In linguistics, it means shifting between languages within a single conversation. A classic example is a bilingual household where somebody might start out speaking in English, then switch to Spanish when they can't recall the English word for something, and keep on in Spanish mode until something puts them back into English mode.

This is different from the non-academic use which is more about changing languages/dialects/registers between one conversation and another. But it seems quite apt that it means different things in different contexts; one of those self-illustrating words.
 
There's a constant underflow of expected but barely acknowledged wit that's part of small talk. It is impossible to walk past someone washing their car without saying "Can you do mine next?" or for anyone to drop a drink in a pub without applause and calls of "Sack the juggler!"

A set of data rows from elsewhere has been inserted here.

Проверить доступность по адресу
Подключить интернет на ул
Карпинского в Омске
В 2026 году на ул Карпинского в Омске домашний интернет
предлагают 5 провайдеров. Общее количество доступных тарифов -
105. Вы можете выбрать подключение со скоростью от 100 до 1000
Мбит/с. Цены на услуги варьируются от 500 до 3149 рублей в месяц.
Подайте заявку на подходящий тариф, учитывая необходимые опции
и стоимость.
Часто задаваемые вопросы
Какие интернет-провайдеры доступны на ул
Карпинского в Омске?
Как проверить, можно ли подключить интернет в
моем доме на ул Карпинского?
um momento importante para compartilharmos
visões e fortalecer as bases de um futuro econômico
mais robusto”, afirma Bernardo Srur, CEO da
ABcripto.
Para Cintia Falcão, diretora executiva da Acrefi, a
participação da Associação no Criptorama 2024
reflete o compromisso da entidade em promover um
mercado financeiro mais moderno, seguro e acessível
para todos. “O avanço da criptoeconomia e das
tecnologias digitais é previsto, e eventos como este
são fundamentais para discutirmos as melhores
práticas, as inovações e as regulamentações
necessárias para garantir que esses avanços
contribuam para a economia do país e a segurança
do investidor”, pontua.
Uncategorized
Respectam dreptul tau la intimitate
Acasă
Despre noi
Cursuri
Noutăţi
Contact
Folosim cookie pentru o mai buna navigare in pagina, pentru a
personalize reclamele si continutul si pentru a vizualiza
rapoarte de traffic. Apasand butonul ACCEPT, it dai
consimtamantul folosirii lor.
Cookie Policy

Panel shows are very popular in the UK, and I'm told they don't exist in the US - imagine a quiz show with a host and two or three minor celebs on each side, only the real objective isn't to win but to be funny. Cheap to make, and no end of talent. It's not that Americans can't be witty and funny - see Whose Line is it Anyway? for example - but it's like Germany in that there is a Time and a Place to be humorous. Other times are Serious. In the UK all the time is for humour, and the more serious, the more jokes.

And yes, Parliament is generally good for a few good jokes a day, even if written by speechwriters in advance where the Minister has written Insert Joke Here. Some MPs do great banter, like Dennis Skinner and his jibes at every Opening of Parliament - though the famous line attributed to him isn't actually correct (a similar joke is):

Skinner (allegedly) - Half the Tories opposite are crooks!
The Speaker: Withdraw that remark.
Skinner: OK, half the Tories opposite are not crooks...
I've always wanted to reach the levels of Groucho Marx and Hawkeye Pierce(Alan Ida; M.A.S.H.) in wit.